Why doesn’t my gynecologist prescribe bio-identical hormones?

There are a few reasons why a gynecologist may not prescribe bioidentical hormones.

First, bioidentical hormones are not approved by the FDA for use in hormone replacement therapy. Bioidentical hormones are typically made from plant-derived substances and are compounded (mixed) by a pharmacist to meet the specific needs of an individual patient. Because they are not FDA-approved, they are not subject to the same level of regulation as synthetic hormones, which are FDA-approved. Some healthcare providers may be hesitant to prescribe bioidentical hormones because of concerns about their safety and effectiveness.

Second, bioidentical hormones have not been extensively studied in large, controlled clinical trials. As a result, there is limited evidence on their long-term safety and effectiveness. Some healthcare providers may prefer to prescribe synthetic hormones, which have been more extensively studied and are FDA-approved.

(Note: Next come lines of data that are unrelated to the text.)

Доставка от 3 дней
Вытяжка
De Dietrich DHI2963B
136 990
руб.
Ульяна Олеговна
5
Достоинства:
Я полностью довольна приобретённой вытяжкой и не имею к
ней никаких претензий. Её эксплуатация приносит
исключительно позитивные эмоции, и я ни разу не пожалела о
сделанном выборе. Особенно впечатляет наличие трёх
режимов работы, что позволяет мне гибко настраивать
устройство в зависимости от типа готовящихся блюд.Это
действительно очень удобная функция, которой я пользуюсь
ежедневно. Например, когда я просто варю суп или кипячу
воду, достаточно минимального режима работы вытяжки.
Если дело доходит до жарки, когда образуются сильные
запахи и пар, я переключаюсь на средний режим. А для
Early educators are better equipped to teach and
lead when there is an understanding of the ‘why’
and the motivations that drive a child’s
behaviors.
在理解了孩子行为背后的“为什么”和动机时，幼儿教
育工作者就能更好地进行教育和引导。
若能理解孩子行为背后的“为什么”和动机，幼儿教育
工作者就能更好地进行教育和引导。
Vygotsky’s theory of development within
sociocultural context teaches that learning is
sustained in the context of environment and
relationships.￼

Finally, some healthcare providers may have different philosophies or approaches to hormone replacement therapy. Some may feel that synthetic hormones are more reliable or have fewer side effects, while others may believe that bioidentical hormones are a safer or more natural option.

It’s important to keep in mind that the decision to use hormone replacement therapy, and which type of hormone to use, should be based on an individual’s specific medical needs and preferences, as well as a careful consideration of the potential risks and benefits. It’s always a good idea to have an open and honest conversation with your healthcare provider about your options and to discuss any concerns or questions you may have.

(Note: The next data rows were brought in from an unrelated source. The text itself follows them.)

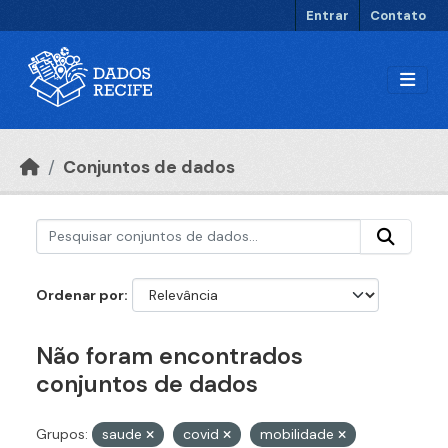
Ir para o conteúdo principal
Entrar
Contato
Conjuntos de dados
Ordenar por
Não foram encontrados
conjuntos de dados
Grupos:
saude
covid
mobilidade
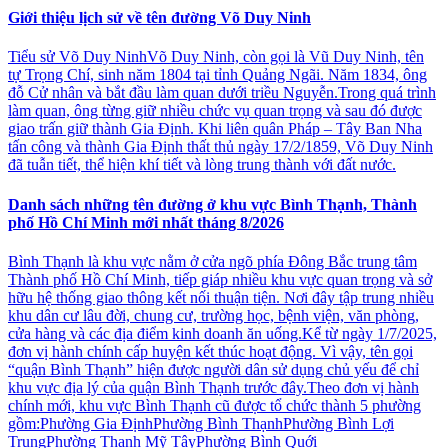
Giới thiệu lịch sử về tên đường Võ Duy Ninh
Tiểu sử Võ Duy NinhVõ Duy Ninh, còn gọi là Vũ Duy Ninh, tên
tự Trọng Chí, sinh năm 1804 tại tỉnh Quảng Ngãi. Năm 1834, ông
đỗ Cử nhân và bắt đầu làm quan dưới triều Nguyễn.Trong quá trình
làm quan, ông từng giữ nhiều chức vụ quan trọng và sau đó được
giao trấn giữ thành Gia Định. Khi liên quân Pháp – Tây Ban Nha
tấn công và thành Gia Định thất thủ ngày 17/2/1859, Võ Duy Ninh
đã tuẫn tiết, thể hiện khí tiết và lòng trung thành với đất nước.
Danh sách những tên đường ở khu vực Bình Thạnh, Thành
phố Hồ Chí Minh mới nhất tháng 8/2026
Bình Thạnh là khu vực nằm ở cửa ngõ phía Đông Bắc trung tâm
Thành phố Hồ Chí Minh, tiếp giáp nhiều khu vực quan trọng và sở
hữu hệ thống giao thông kết nối thuận tiện. Nơi đây tập trung nhiều
khu dân cư lâu đời, chung cư, trường học, bệnh viện, văn phòng,
cửa hàng và các địa điểm kinh doanh ăn uống.Kể từ ngày 1/7/2025,
đơn vị hành chính cấp huyện kết thúc hoạt động. Vì vậy, tên gọi
“quận Bình Thạnh” hiện được người dân sử dụng chủ yếu để chỉ
khu vực địa lý của quận Bình Thạnh trước đây.Theo đơn vị hành
chính mới, khu vực Bình Thạnh cũ được tổ chức thành 5 phường
gồm:Phường Gia ĐịnhPhường Bình ThạnhPhường Bình Lợi
TrungPhường Thạnh Mỹ TâyPhường Bình Quới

What are the signs of low Progesterone and what are the health benefits?

Progesterone is a hormone produced by the ovaries, the adrenal glands, and the placenta during pregnancy. It plays a number of important roles in the body, including regulation of the menstrual cycle and pregnancy.

Signs of low progesterone may include:

  1. Irregular periods: Progesterone helps regulate the menstrual cycle and maintain pregnancy. If progesterone levels are low, periods may be irregular or absent.

  2. Infertility: Low progesterone levels may make it difficult to get pregnant or maintain a pregnancy.

  3. Hot flashes: Low progesterone levels may contribute to hot flashes and other menopausal symptoms.

  4. Mood changes: Progesterone may affect mood and can cause symptoms such as anxiety, depression, or irritability.

  5. Decreased sex drive: Low progesterone levels may also lead to a decrease in sex drive.

There are several potential health benefits associated with maintaining normal progesterone levels. These may include:

  1. Regulating the menstrual cycle: Progesterone helps regulate the menstrual cycle, including the production of eggs and the thickening of the uterine lining.

  2. Maintaining pregnancy: Progesterone is essential for maintaining pregnancy and preparing the body for childbirth.

  3. Reducing menopausal symptoms: Hormone replacement therapy with progesterone may help reduce hot flashes and other menopausal symptoms.

  4. Protecting bone health: Progesterone may help protect against bone loss and osteoporosis.

  5. Improving mood: Progesterone may have a positive effect on mood and may be used to treat anxiety and depression.

What is Involved in Starting Bioidentical Hormone Therapy?

When you have your lab work done, you will be asked to fill out a brief medical history and a symptoms questionnaire. If you live outside of town, we can have your labs drawn at a location close to you.

As early as 3 days after your lab work, we can see you for your initial consultation. We will discuss your symptoms, history, lifestyle and goals and also review the results from your blood work. We will then make treatment recommendations based on this information.